PROBLEM TO WORK ON: Reproduce the following items verbatim, all of them, without any change.

ITEMS:
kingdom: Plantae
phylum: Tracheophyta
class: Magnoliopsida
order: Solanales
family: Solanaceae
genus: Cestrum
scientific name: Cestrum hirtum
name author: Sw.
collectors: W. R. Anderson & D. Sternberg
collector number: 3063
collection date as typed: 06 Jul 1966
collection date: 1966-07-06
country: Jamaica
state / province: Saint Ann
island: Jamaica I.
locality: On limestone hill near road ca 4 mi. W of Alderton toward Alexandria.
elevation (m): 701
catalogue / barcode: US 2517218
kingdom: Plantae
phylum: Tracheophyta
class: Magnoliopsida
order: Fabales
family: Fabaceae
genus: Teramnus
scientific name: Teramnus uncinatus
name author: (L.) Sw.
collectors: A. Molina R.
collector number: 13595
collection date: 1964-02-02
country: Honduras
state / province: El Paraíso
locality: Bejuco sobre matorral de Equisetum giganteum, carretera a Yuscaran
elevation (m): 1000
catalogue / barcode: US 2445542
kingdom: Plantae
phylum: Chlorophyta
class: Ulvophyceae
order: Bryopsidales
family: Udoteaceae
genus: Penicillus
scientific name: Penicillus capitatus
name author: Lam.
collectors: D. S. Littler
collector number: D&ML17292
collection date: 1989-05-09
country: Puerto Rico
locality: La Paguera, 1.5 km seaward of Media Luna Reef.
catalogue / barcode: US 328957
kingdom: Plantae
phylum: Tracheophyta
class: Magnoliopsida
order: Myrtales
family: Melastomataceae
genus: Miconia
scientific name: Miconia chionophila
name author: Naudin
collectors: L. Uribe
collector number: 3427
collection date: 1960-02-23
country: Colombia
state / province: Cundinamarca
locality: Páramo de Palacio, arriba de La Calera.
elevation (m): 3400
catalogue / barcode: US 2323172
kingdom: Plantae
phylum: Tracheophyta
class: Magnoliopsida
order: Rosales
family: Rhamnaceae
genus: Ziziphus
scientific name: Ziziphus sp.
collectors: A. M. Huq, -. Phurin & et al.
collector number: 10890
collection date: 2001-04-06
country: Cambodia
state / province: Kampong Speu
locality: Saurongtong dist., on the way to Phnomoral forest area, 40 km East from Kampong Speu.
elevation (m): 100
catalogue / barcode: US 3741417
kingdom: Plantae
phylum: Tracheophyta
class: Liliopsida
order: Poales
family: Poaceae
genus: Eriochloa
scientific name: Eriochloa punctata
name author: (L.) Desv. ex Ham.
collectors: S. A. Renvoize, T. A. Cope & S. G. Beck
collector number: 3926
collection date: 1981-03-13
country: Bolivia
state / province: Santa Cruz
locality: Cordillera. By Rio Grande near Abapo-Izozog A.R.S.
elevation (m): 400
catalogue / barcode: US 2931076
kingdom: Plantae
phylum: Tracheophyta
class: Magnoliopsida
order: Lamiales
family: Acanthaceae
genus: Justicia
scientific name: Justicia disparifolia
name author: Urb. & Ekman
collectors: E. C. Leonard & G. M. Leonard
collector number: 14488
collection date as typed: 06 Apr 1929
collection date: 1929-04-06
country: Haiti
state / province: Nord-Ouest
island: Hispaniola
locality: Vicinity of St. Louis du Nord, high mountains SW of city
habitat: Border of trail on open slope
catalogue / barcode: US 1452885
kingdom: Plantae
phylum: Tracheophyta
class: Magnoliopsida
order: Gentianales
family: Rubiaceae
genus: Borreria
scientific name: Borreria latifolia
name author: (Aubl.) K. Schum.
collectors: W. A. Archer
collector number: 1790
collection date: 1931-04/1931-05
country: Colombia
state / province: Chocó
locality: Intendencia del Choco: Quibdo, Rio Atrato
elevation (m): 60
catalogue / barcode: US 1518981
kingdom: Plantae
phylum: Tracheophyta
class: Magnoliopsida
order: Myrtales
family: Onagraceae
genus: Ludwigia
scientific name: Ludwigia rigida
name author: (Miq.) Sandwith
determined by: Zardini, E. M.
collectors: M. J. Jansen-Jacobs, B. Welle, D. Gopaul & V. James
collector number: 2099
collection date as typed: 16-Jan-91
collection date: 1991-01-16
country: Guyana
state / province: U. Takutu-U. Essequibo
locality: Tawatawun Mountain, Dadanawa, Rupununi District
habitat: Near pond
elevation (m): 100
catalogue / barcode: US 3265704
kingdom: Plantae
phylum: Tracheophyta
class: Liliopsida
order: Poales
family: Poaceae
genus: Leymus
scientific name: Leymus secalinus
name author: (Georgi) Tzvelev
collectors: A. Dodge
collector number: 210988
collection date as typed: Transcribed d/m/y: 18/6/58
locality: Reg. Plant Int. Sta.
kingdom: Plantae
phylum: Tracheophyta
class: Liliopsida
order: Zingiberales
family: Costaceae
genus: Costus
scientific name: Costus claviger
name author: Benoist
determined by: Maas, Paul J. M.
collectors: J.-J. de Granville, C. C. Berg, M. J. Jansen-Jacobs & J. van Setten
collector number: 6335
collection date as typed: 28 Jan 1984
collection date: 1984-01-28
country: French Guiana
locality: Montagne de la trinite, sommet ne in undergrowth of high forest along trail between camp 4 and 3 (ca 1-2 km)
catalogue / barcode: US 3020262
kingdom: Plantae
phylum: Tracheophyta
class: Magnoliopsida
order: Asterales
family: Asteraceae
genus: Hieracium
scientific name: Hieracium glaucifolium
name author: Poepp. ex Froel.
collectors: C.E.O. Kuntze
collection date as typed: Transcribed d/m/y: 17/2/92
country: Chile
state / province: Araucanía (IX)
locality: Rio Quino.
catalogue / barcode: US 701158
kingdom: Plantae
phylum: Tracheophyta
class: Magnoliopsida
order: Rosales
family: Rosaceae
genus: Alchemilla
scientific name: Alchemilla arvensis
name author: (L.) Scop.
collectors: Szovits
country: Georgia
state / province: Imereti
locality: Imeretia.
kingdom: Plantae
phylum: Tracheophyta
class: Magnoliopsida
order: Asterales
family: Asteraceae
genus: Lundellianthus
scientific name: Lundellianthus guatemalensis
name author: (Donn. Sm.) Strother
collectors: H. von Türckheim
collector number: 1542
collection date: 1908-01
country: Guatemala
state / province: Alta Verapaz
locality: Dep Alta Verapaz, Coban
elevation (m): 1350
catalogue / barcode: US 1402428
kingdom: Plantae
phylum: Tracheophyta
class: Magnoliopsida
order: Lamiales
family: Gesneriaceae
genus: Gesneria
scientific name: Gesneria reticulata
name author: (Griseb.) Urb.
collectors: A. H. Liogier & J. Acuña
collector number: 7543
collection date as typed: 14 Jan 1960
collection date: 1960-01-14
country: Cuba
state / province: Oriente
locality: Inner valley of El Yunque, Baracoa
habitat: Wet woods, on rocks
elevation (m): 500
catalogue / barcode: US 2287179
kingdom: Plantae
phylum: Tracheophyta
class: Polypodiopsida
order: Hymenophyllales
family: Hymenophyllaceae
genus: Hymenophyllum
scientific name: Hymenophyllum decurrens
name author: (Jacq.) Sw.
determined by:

SOLUTION:
kingdom: Plantae
phylum: Tracheophyta
class: Magnoliopsida
order: Solanales
family: Solanaceae
genus: Cestrum
scientific name: Cestrum hirtum
name author: Sw.
collectors: W. R. Anderson & D. Sternberg
collector number: 3063
collection date as typed: 06 Jul 1966
collection date: 1966-07-06
country: Jamaica
state / province: Saint Ann
island: Jamaica I.
locality: On limestone hill near road ca 4 mi. W of Alderton toward Alexandria.
elevation (m): 701
catalogue / barcode: US 2517218
kingdom: Plantae
phylum: Tracheophyta
class: Magnoliopsida
order: Fabales
family: Fabaceae
genus: Teramnus
scientific name: Teramnus uncinatus
name author: (L.) Sw.
collectors: A. Molina R.
collector number: 13595
collection date: 1964-02-02
country: Honduras
state / province: El Paraíso
locality: Bejuco sobre matorral de Equisetum giganteum, carretera a Yuscaran
elevation (m): 1000
catalogue / barcode: US 2445542
kingdom: Plantae
phylum: Chlorophyta
class: Ulvophyceae
order: Bryopsidales
family: Udoteaceae
genus: Penicillus
scientific name: Penicillus capitatus
name author: Lam.
collectors: D. S. Littler
collector number: D&ML17292
collection date: 1989-05-09
country: Puerto Rico
locality: La Paguera, 1.5 km seaward of Media Luna Reef.
catalogue / barcode: US 328957
kingdom: Plantae
phylum: Tracheophyta
class: Magnoliopsida
order: Myrtales
family: Melastomataceae
genus: Miconia
scientific name: Miconia chionophila
name author: Naudin
collectors: L. Uribe
collector number: 3427
collection date: 1960-02-23
country: Colombia
state / province: Cundinamarca
locality: Páramo de Palacio, arriba de La Calera.
elevation (m): 3400
catalogue / barcode: US 2323172
kingdom: Plantae
phylum: Tracheophyta
class: Magnoliopsida
order: Rosales
family: Rhamnaceae
genus: Ziziphus
scientific name: Ziziphus sp.
collectors: A. M. Huq, -. Phurin & et al.
collector number: 10890
collection date: 2001-04-06
country: Cambodia
state / province: Kampong Speu
locality: Saurongtong dist., on the way to Phnomoral forest area, 40 km East from Kampong Speu.
elevation (m): 100
catalogue / barcode: US 3741417
kingdom: Plantae
phylum: Tracheophyta
class: Liliopsida
order: Poales
family: Poaceae
genus: Eriochloa
scientific name: Eriochloa punctata
name author: (L.) Desv. ex Ham.
collectors: S. A. Renvoize, T. A. Cope & S. G. Beck
collector number: 3926
collection date: 1981-03-13
country: Bolivia
state / province: Santa Cruz
locality: Cordillera. By Rio Grande near Abapo-Izozog A.R.S.
elevation (m): 400
catalogue / barcode: US 2931076
kingdom: Plantae
phylum: Tracheophyta
class: Magnoliopsida
order: Lamiales
family: Acanthaceae
genus: Justicia
scientific name: Justicia disparifolia
name author: Urb. & Ekman
collectors: E. C. Leonard & G. M. Leonard
collector number: 14488
collection date as typed: 06 Apr 1929
collection date: 1929-04-06
country: Haiti
state / province: Nord-Ouest
island: Hispaniola
locality: Vicinity of St. Louis du Nord, high mountains SW of city
habitat: Border of trail on open slope
catalogue / barcode: US 1452885
kingdom: Plantae
phylum: Tracheophyta
class: Magnoliopsida
order: Gentianales
family: Rubiaceae
genus: Borreria
scientific name: Borreria latifolia
name author: (Aubl.) K. Schum.
collectors: W. A. Archer
collector number: 1790
collection date: 1931-04/1931-05
country: Colombia
state / province: Chocó
locality: Intendencia del Choco: Quibdo, Rio Atrato
elevation (m): 60
catalogue / barcode: US 1518981
kingdom: Plantae
phylum: Tracheophyta
class: Magnoliopsida
order: Myrtales
family: Onagraceae
genus: Ludwigia
scientific name: Ludwigia rigida
name author: (Miq.) Sandwith
determined by: Zardini, E. M.
collectors: M. J. Jansen-Jacobs, B. Welle, D. Gopaul & V. James
collector number: 2099
collection date as typed: 16-Jan-91
collection date: 1991-01-16
country: Guyana
state / province: U. Takutu-U. Essequibo
locality: Tawatawun Mountain, Dadanawa, Rupununi District
habitat: Near pond
elevation (m): 100
catalogue / barcode: US 3265704
kingdom: Plantae
phylum: Tracheophyta
class: Liliopsida
order: Poales
family: Poaceae
genus: Leymus
scientific name: Leymus secalinus
name author: (Georgi) Tzvelev
collectors: A. Dodge
collector number: 210988
collection date as typed: Transcribed d/m/y: 18/6/58
locality: Reg. Plant Int. Sta.
kingdom: Plantae
phylum: Tracheophyta
class: Liliopsida
order: Zingiberales
family: Costaceae
genus: Costus
scientific name: Costus claviger
name author: Benoist
determined by: Maas, Paul J. M.
collectors: J.-J. de Granville, C. C. Berg, M. J. Jansen-Jacobs & J. van Setten
collector number: 6335
collection date as typed: 28 Jan 1984
collection date: 1984-01-28
country: French Guiana
locality: Montagne de la trinite, sommet ne in undergrowth of high forest along trail between camp 4 and 3 (ca 1-2 km)
catalogue / barcode: US 3020262
kingdom: Plantae
phylum: Tracheophyta
class: Magnoliopsida
order: Asterales
family: Asteraceae
genus: Hieracium
scientific name: Hieracium glaucifolium
name author: Poepp. ex Froel.
collectors: C.E.O. Kuntze
collection date as typed: Transcribed d/m/y: 17/2/92
country: Chile
state / province: Araucanía (IX)
locality: Rio Quino.
catalogue / barcode: US 701158
kingdom: Plantae
phylum: Tracheophyta
class: Magnoliopsida
order: Rosales
family: Rosaceae
genus: Alchemilla
scientific name: Alchemilla arvensis
name author: (L.) Scop.
collectors: Szovits
country: Georgia
state / province: Imereti
locality: Imeretia.
kingdom: Plantae
phylum: Tracheophyta
class: Magnoliopsida
order: Asterales
family: Asteraceae
genus: Lundellianthus
scientific name: Lundellianthus guatemalensis
name author: (Donn. Sm.) Strother
collectors: H. von Türckheim
collector number: 1542
collection date: 1908-01
country: Guatemala
state / province: Alta Verapaz
locality: Dep Alta Verapaz, Coban
elevation (m): 1350
catalogue / barcode: US 1402428
kingdom: Plantae
phylum: Tracheophyta
class: Magnoliopsida
order: Lamiales
family: Gesneriaceae
genus: Gesneria
scientific name: Gesneria reticulata
name author: (Griseb.) Urb.
collectors: A. H. Liogier & J. Acuña
collector number: 7543
collection date as typed: 14 Jan 1960
collection date: 1960-01-14
country: Cuba
state / province: Oriente
locality: Inner valley of El Yunque, Baracoa
habitat: Wet woods, on rocks
elevation (m): 500
catalogue / barcode: US 2287179
kingdom: Plantae
phylum: Tracheophyta
class: Polypodiopsida
order: Hymenophyllales
family: Hymenophyllaceae
genus: Hymenophyllum
scientific name: Hymenophyllum decurrens
name author: (Jacq.) Sw.
determined by:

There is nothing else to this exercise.